Brian Keith (judge)

Sir Brian Richard Keith (born 14 April 1944) is a former British judge of the High Court of England and Wales styled as The Honourable Mr Justice Keith. He was previously a judge of the Court of Appeal of Hong Kong.

Education and early career

Keith is the son of Alan Keith, the broadcaster best known for devising and presenting the long-running programme Your Hundred Best Tunes on BBC's Radio 2, who was of Russian-Jewish descent. He was educated at University College School, Hampstead, and read law at Lincoln College, Oxford. From 1966-67 he was a John F. Kennedy Fellow at Harvard Law School. He was called to the bar at Inner Temple in 1968 and elected a bencher in 1996. He was appointed an Assistant Recorder in 1988 and appointed a Queen's Counsel in 1989. He practised in employment and administrative law from the chambers of Lord Irvine of Lairg QC, where a fellow member was Tony Blair.

Judicial career in Hong Kong

In 1991, Keith became a judge of the High Court of Hong Kong (which was renamed the Court of First Instance when Hong Kong's Supreme Court was renamed the High Court in 1997). In 1996 he became the first judge in charge of the High Court's new Constitutional and Administrative Law List in preparation for the resumption of sovereignty over Hong Kong by China in 1997. He was promoted to the Hong Kong Court of Appeal in 1999, serving until 2001. He was appointed a Recorder in 1993.[1]

Judicial career in England and Wales

On 1 October 2001, Keith was appointed a judge of the High Court of England and Wales,[2] receiving the customary knighthood, and assigned to the Queen's Bench Division. From 2004 to 2006, he was the chairman of the public inquiry into the racist murder of Zahid Mubarek,[1] an Asian teenager, in his cell at Feltham Young Offenders Institution. He also presided over the litigation involving the MMR vaccine, in which the parents of children allegedly damaged by the vaccine sued a number of pharmaceutical companies for product liability and negligence.
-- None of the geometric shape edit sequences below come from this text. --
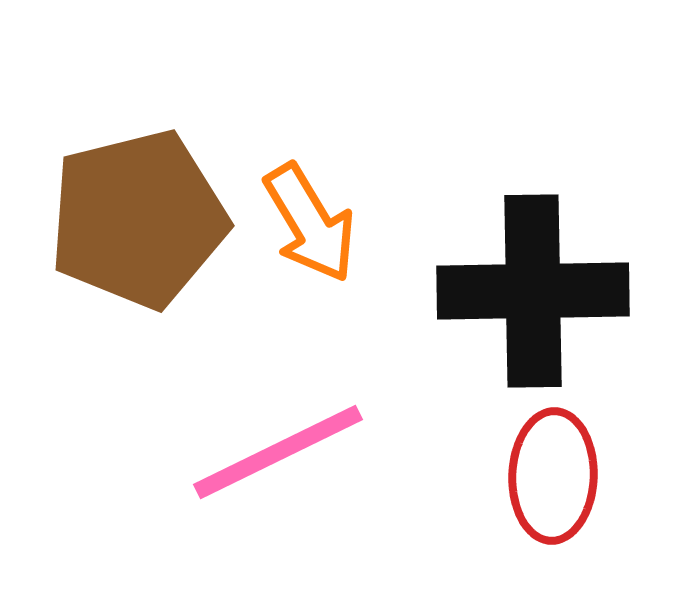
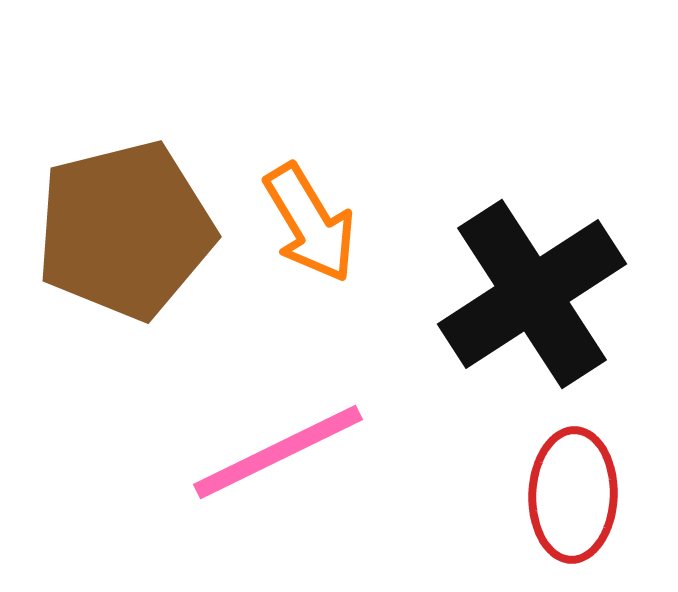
brown pentagon: moved 13 px left, 11 px down
black cross: moved 1 px left, 3 px down; rotated 32 degrees counterclockwise
red ellipse: moved 20 px right, 19 px down
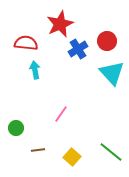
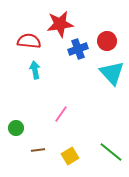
red star: rotated 16 degrees clockwise
red semicircle: moved 3 px right, 2 px up
blue cross: rotated 12 degrees clockwise
yellow square: moved 2 px left, 1 px up; rotated 18 degrees clockwise
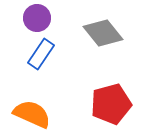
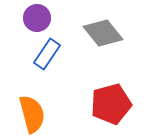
blue rectangle: moved 6 px right
orange semicircle: rotated 51 degrees clockwise
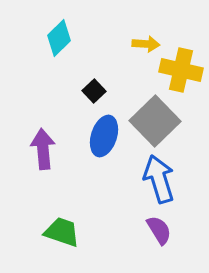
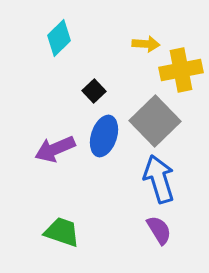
yellow cross: rotated 24 degrees counterclockwise
purple arrow: moved 12 px right; rotated 108 degrees counterclockwise
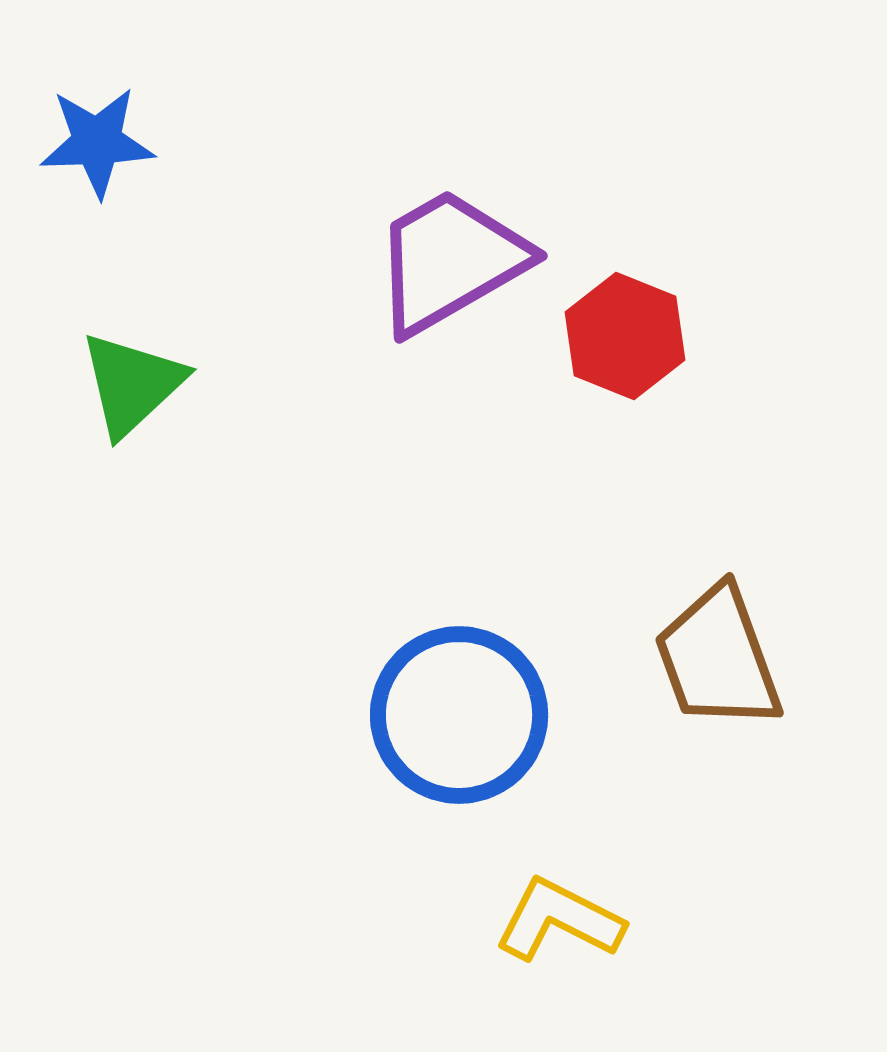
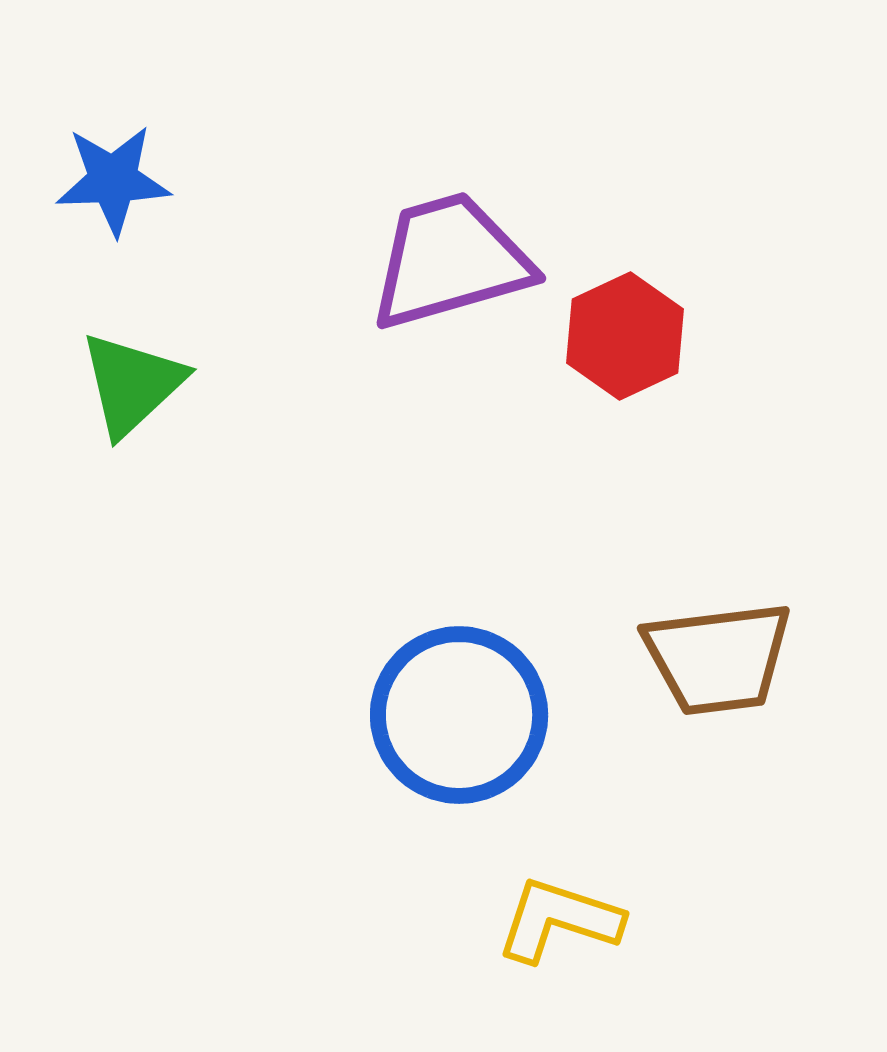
blue star: moved 16 px right, 38 px down
purple trapezoid: rotated 14 degrees clockwise
red hexagon: rotated 13 degrees clockwise
brown trapezoid: rotated 77 degrees counterclockwise
yellow L-shape: rotated 9 degrees counterclockwise
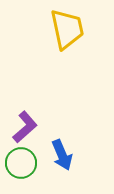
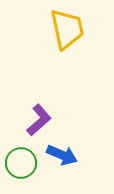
purple L-shape: moved 14 px right, 7 px up
blue arrow: rotated 44 degrees counterclockwise
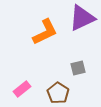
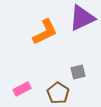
gray square: moved 4 px down
pink rectangle: rotated 12 degrees clockwise
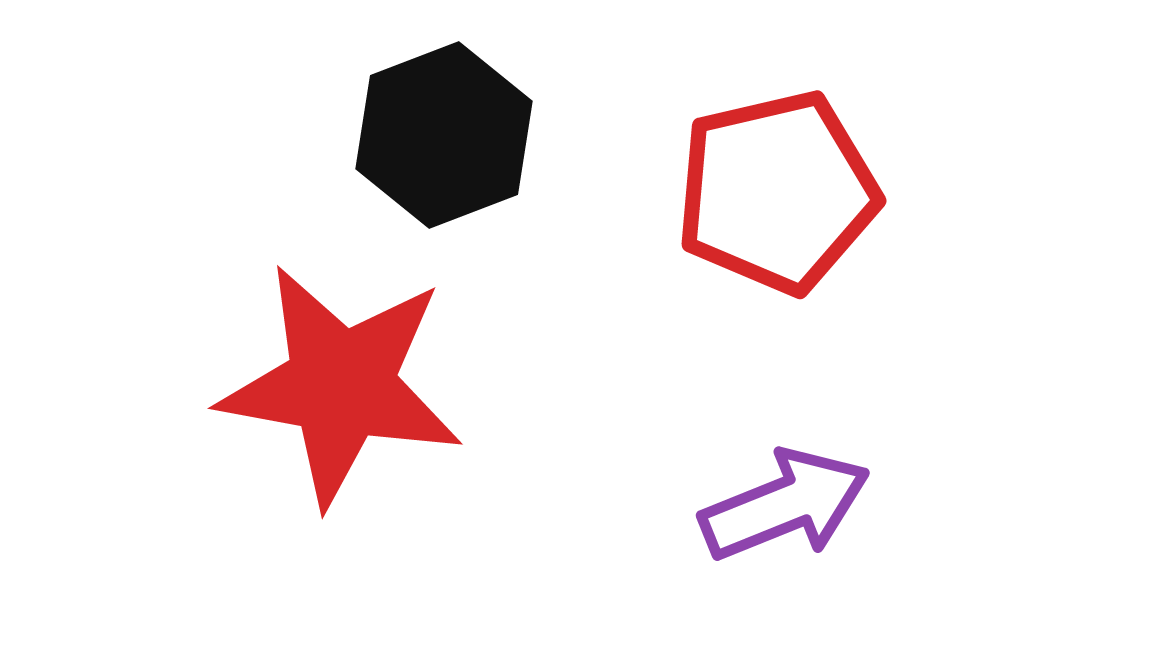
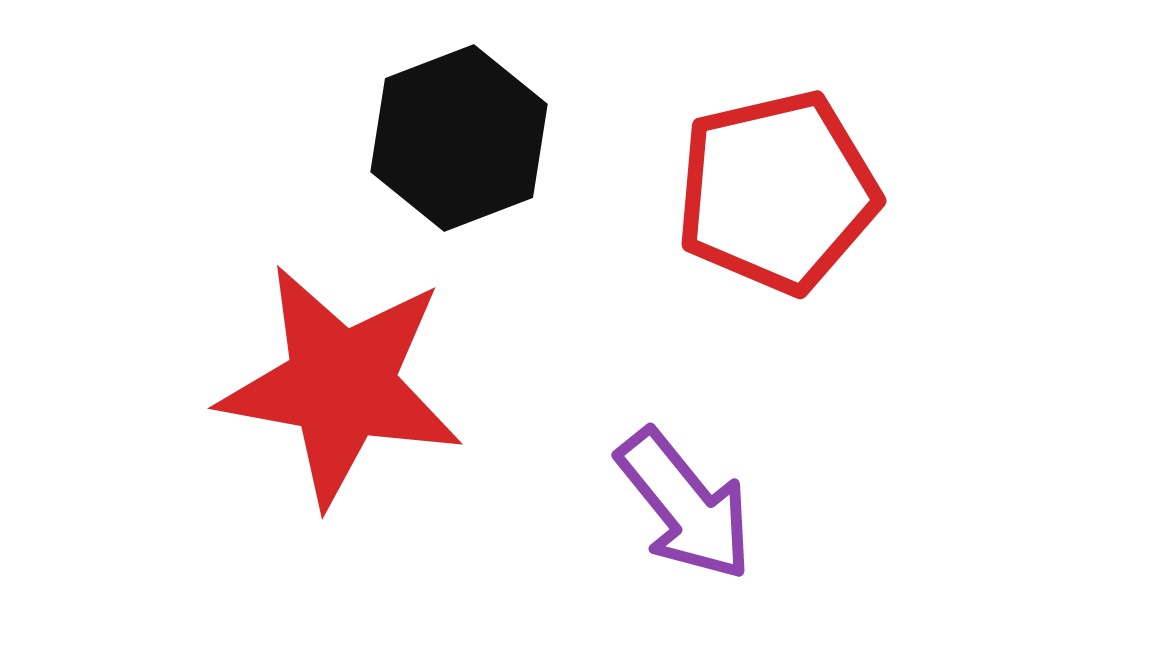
black hexagon: moved 15 px right, 3 px down
purple arrow: moved 100 px left; rotated 73 degrees clockwise
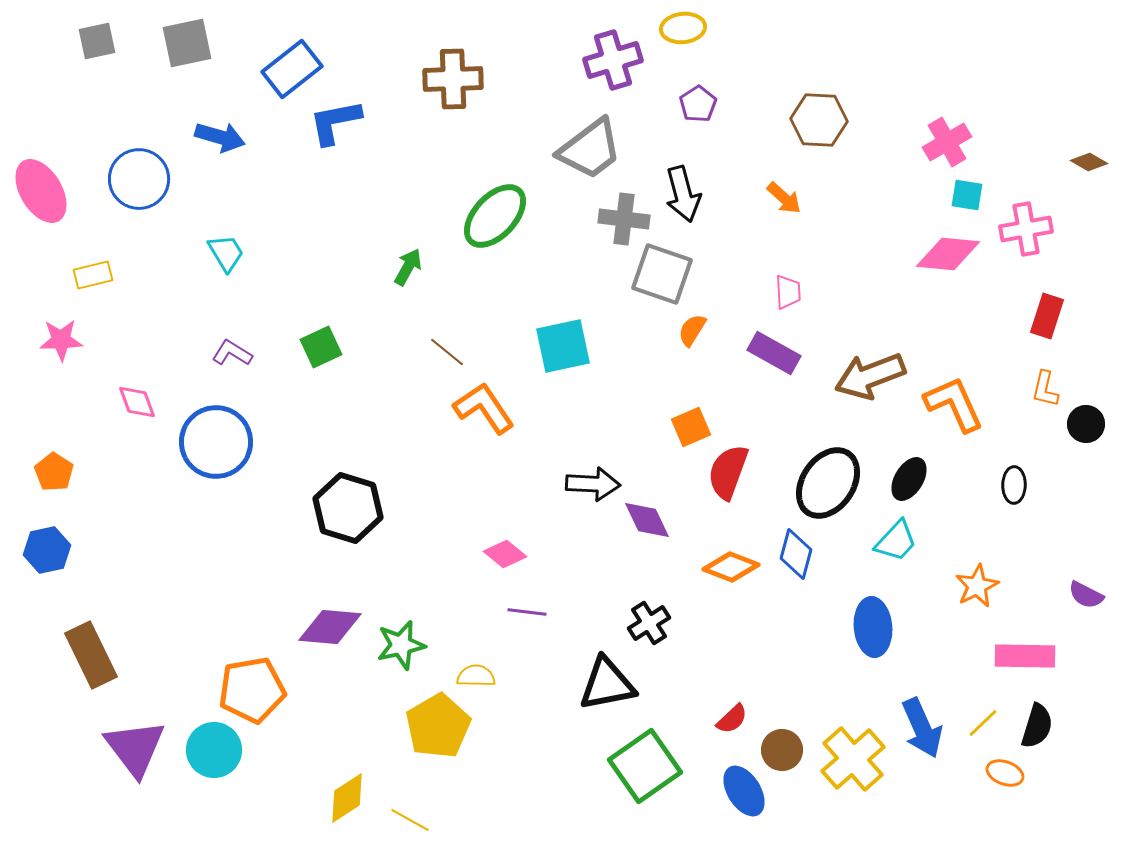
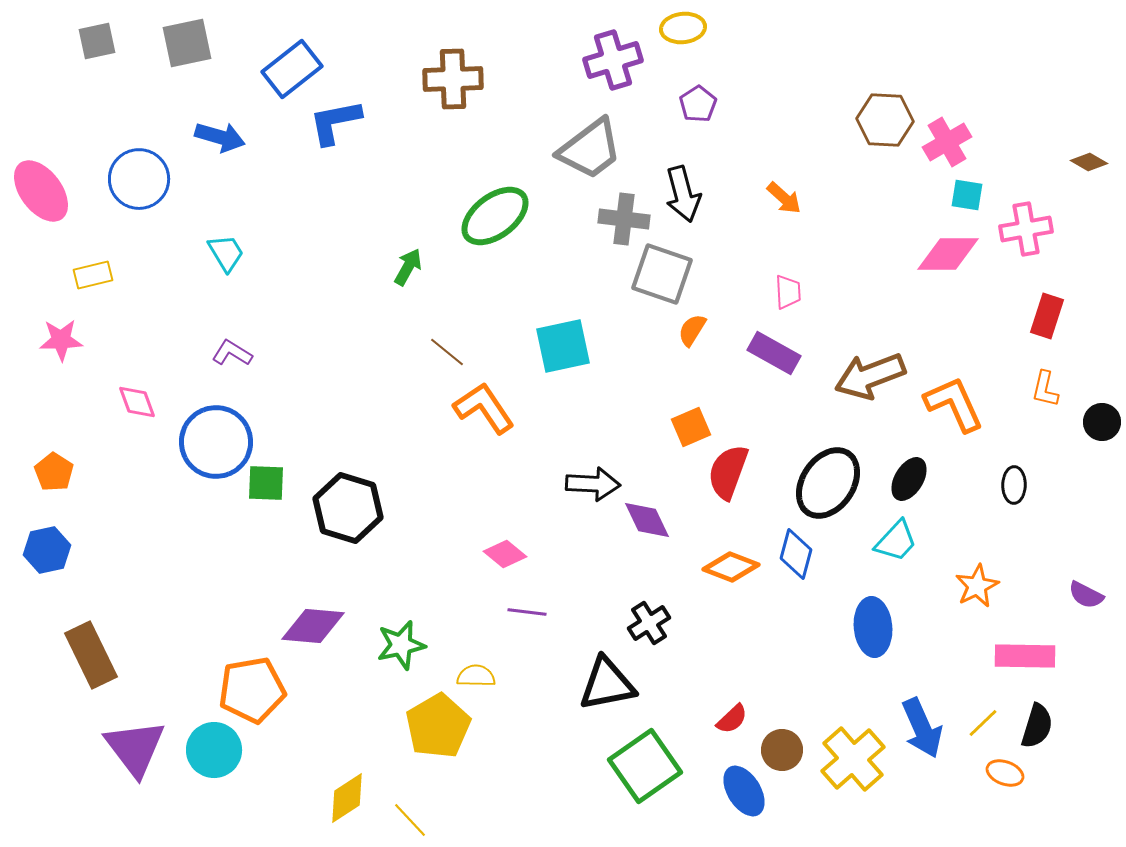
brown hexagon at (819, 120): moved 66 px right
pink ellipse at (41, 191): rotated 6 degrees counterclockwise
green ellipse at (495, 216): rotated 10 degrees clockwise
pink diamond at (948, 254): rotated 6 degrees counterclockwise
green square at (321, 347): moved 55 px left, 136 px down; rotated 27 degrees clockwise
black circle at (1086, 424): moved 16 px right, 2 px up
purple diamond at (330, 627): moved 17 px left, 1 px up
yellow line at (410, 820): rotated 18 degrees clockwise
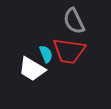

Among the notable criminal trials he presided over were the case of Anthony Hardy, who became known as the Camden Ripper who strangled prostitutes and disposed of their body parts in dustbins in Camden Town. Keith subsequently ruled that he should never be released from prison. He was also the trial judge in the case of Maninder Kohli, the first Indian national to have been extradited to the UK from India, and who was convicted of the kidnapping, rape and murder of Hannah Foster but Keith sentenced Kohli to life with a minimum of 24 years, leaving Kohli eligible for parole in 2030. Keith presided over the trials of the two boys who tortured two other youngsters and left them for dead ("the Edlington Two"), and of Kweku Adoboli, the trader at UBS who was responsible for the largest trading loss in British banking history.

References

  1. "The Hon Mr Justice Keith". Debrett's People of Today. Retrieved 11 December 2012.
  2. "No. 56350". The London Gazette. 4 October 2001. p. 11696.